> Stated goal: Reproduce the entire listing word for word.

====

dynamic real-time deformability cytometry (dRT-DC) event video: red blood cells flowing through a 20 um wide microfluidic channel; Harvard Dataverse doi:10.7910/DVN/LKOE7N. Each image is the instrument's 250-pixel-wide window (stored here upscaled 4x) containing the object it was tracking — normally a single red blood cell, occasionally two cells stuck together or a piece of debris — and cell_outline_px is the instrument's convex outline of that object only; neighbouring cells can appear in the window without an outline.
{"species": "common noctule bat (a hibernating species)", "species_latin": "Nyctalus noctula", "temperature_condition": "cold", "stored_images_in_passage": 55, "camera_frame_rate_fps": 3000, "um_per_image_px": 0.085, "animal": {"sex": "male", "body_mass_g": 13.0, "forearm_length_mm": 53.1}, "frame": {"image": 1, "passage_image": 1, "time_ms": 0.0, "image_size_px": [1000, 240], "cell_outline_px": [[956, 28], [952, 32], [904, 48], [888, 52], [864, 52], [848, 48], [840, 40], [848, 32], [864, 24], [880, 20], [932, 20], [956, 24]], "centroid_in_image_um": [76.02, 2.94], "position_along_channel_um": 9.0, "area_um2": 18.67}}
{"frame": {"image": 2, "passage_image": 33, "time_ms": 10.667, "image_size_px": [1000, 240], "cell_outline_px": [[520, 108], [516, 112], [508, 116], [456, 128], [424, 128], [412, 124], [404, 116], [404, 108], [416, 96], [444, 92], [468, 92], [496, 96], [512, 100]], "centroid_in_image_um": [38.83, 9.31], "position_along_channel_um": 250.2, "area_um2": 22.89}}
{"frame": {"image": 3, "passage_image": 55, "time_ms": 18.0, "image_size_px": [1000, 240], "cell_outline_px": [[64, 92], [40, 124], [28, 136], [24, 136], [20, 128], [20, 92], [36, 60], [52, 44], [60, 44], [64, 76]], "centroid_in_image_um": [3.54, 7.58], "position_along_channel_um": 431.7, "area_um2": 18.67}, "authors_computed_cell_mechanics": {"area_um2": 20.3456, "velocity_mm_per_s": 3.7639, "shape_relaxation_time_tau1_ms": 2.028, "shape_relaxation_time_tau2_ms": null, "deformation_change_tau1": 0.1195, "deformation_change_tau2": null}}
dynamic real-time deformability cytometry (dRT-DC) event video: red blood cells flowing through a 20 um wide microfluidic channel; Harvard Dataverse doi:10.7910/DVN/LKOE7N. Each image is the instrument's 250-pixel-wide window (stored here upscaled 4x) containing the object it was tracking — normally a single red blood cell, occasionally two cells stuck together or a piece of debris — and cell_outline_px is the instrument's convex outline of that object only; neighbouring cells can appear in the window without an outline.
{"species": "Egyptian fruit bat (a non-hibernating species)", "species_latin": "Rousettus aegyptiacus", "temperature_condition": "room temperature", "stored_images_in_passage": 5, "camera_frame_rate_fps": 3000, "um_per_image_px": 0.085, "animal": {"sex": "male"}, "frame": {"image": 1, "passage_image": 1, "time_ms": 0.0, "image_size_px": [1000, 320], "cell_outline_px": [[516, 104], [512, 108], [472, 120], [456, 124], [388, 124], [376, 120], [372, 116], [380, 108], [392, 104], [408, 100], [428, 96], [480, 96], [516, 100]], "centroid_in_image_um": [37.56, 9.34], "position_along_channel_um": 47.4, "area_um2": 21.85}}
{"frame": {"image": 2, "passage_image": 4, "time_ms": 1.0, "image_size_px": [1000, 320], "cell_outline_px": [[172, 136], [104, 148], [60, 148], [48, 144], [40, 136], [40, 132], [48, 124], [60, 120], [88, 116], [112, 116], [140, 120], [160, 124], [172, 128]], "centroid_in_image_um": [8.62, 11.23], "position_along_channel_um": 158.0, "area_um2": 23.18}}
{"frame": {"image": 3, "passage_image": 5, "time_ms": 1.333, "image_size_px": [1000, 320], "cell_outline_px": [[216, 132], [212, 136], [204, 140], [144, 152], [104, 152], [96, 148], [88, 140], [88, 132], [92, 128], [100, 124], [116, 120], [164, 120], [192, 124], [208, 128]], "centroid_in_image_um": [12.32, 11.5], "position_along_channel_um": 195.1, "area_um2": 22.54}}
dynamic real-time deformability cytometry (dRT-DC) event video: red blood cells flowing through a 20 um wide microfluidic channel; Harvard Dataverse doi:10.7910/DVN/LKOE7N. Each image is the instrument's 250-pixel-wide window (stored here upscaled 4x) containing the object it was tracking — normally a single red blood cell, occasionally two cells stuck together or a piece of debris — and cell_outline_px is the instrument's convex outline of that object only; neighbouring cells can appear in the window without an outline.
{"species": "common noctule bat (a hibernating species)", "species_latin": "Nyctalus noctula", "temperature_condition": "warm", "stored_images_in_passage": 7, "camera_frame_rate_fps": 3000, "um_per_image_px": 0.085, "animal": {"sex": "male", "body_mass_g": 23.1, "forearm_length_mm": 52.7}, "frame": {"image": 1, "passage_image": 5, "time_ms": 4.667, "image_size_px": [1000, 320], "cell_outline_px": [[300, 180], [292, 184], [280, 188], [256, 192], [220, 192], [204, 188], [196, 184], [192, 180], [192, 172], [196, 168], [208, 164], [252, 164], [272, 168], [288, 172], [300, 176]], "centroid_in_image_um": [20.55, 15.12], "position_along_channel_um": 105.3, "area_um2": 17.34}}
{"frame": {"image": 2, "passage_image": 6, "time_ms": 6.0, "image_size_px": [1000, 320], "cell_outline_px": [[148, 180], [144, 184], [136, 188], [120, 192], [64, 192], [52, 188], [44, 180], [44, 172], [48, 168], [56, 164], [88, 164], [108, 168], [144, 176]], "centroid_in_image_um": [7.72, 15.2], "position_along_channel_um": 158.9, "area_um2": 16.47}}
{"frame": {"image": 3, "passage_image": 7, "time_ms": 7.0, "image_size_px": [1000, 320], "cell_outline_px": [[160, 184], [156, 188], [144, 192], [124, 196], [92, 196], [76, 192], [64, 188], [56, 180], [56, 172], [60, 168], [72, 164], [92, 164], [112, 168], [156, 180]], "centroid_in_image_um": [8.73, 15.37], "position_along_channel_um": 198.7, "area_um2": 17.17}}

====

> Answer to the problem:
dynamic real-time deformability cytometry (dRT-DC) event video: red blood cells flowing through a 20 um wide microfluidic channel; Harvard Dataverse doi:10.7910/DVN/LKOE7N. Each image is the instrument's 250-pixel-wide window (stored here upscaled 4x) containing the object it was tracking — normally a single red blood cell, occasionally two cells stuck together or a piece of debris — and cell_outline_px is the instrument's convex outline of that object only; neighbouring cells can appear in the window without an outline.
{"species": "common noctule bat (a hibernating species)", "species_latin": "Nyctalus noctula", "temperature_condition": "cold", "stored_images_in_passage": 55, "camera_frame_rate_fps": 3000, "um_per_image_px": 0.085, "animal": {"sex": "male", "body_mass_g": 13.0, "forearm_length_mm": 53.1}, "frame": {"image": 1, "passage_image": 1, "time_ms": 0.0, "image_size_px": [1000, 240], "cell_outline_px": [[956, 28], [952, 32], [904, 48], [888, 52], [864, 52], [848, 48], [840, 40], [848, 32], [864, 24], [880, 20], [932, 20], [956, 24]], "centroid_in_image_um": [76.02, 2.94], "position_along_channel_um": 9.0, "area_um2": 18.67}}
{"frame": {"image": 2, "passage_image": 33, "time_ms": 10.667, "image_size_px": [1000, 240], "cell_outline_px": [[520, 108], [516, 112], [508, 116], [456, 128], [424, 128], [412, 124], [404, 116], [404, 108], [416, 96], [444, 92], [468, 92], [496, 96], [512, 100]], "centroid_in_image_um": [38.83, 9.31], "position_along_channel_um": 250.2, "area_um2": 22.89}}
{"frame": {"image": 3, "passage_image": 55, "time_ms": 18.0, "image_size_px": [1000, 240], "cell_outline_px": [[64, 92], [40, 124], [28, 136], [24, 136], [20, 128], [20, 92], [36, 60], [52, 44], [60, 44], [64, 76]], "centroid_in_image_um": [3.54, 7.58], "position_along_channel_um": 431.7, "area_um2": 18.67}, "authors_computed_cell_mechanics": {"area_um2": 20.3456, "velocity_mm_per_s": 3.7639, "shape_relaxation_time_tau1_ms": 2.028, "shape_relaxation_time_tau2_ms": null, "deformation_change_tau1": 0.1195, "deformation_change_tau2": null}}
dynamic real-time deformability cytometry (dRT-DC) event video: red blood cells flowing through a 20 um wide microfluidic channel; Harvard Dataverse doi:10.7910/DVN/LKOE7N. Each image is the instrument's 250-pixel-wide window (stored here upscaled 4x) containing the object it was tracking — normally a single red blood cell, occasionally two cells stuck together or a piece of debris — and cell_outline_px is the instrument's convex outline of that object only; neighbouring cells can appear in the window without an outline.
{"species": "Egyptian fruit bat (a non-hibernating species)", "species_latin": "Rousettus aegyptiacus", "temperature_condition": "room temperature", "stored_images_in_passage": 5, "camera_frame_rate_fps": 3000, "um_per_image_px": 0.085, "animal": {"sex": "male"}, "frame": {"image": 1, "passage_image": 1, "time_ms": 0.0, "image_size_px": [1000, 320], "cell_outline_px": [[516, 104], [512, 108], [472, 120], [456, 124], [388, 124], [376, 120], [372, 116], [380, 108], [392, 104], [408, 100], [428, 96], [480, 96], [516, 100]], "centroid_in_image_um": [37.56, 9.34], "position_along_channel_um": 47.4, "area_um2": 21.85}}
{"frame": {"image": 2, "passage_image": 4, "time_ms": 1.0, "image_size_px": [1000, 320], "cell_outline_px": [[172, 136], [104, 148], [60, 148], [48, 144], [40, 136], [40, 132], [48, 124], [60, 120], [88, 116], [112, 116], [140, 120], [160, 124], [172, 128]], "centroid_in_image_um": [8.62, 11.23], "position_along_channel_um": 158.0, "area_um2": 23.18}}
{"frame": {"image": 3, "passage_image": 5, "time_ms": 1.333, "image_size_px": [1000, 320], "cell_outline_px": [[216, 132], [212, 136], [204, 140], [144, 152], [104, 152], [96, 148], [88, 140], [88, 132], [92, 128], [100, 124], [116, 120], [164, 120], [192, 124], [208, 128]], "centroid_in_image_um": [12.32, 11.5], "position_along_channel_um": 195.1, "area_um2": 22.54}}
dynamic real-time deformability cytometry (dRT-DC) event video: red blood cells flowing through a 20 um wide microfluidic channel; Harvard Dataverse doi:10.7910/DVN/LKOE7N. Each image is the instrument's 250-pixel-wide window (stored here upscaled 4x) containing the object it was tracking — normally a single red blood cell, occasionally two cells stuck together or a piece of debris — and cell_outline_px is the instrument's convex outline of that object only; neighbouring cells can appear in the window without an outline.
{"species": "common noctule bat (a hibernating species)", "species_latin": "Nyctalus noctula", "temperature_condition": "warm", "stored_images_in_passage": 7, "camera_frame_rate_fps": 3000, "um_per_image_px": 0.085, "animal": {"sex": "male", "body_mass_g": 23.1, "forearm_length_mm": 52.7}, "frame": {"image": 1, "passage_image": 5, "time_ms": 4.667, "image_size_px": [1000, 320], "cell_outline_px": [[300, 180], [292, 184], [280, 188], [256, 192], [220, 192], [204, 188], [196, 184], [192, 180], [192, 172], [196, 168], [208, 164], [252, 164], [272, 168], [288, 172], [300, 176]], "centroid_in_image_um": [20.55, 15.12], "position_along_channel_um": 105.3, "area_um2": 17.34}}
{"frame": {"image": 2, "passage_image": 6, "time_ms": 6.0, "image_size_px": [1000, 320], "cell_outline_px": [[148, 180], [144, 184], [136, 188], [120, 192], [64, 192], [52, 188], [44, 180], [44, 172], [48, 168], [56, 164], [88, 164], [108, 168], [144, 176]], "centroid_in_image_um": [7.72, 15.2], "position_along_channel_um": 158.9, "area_um2": 16.47}}
{"frame": {"image": 3, "passage_image": 7, "time_ms": 7.0, "image_size_px": [1000, 320], "cell_outline_px": [[160, 184], [156, 188], [144, 192], [124, 196], [92, 196], [76, 192], [64, 188], [56, 180], [56, 172], [60, 168], [72, 164], [92, 164], [112, 168], [156, 180]], "centroid_in_image_um": [8.73, 15.37], "position_along_channel_um": 198.7, "area_um2": 17.17}}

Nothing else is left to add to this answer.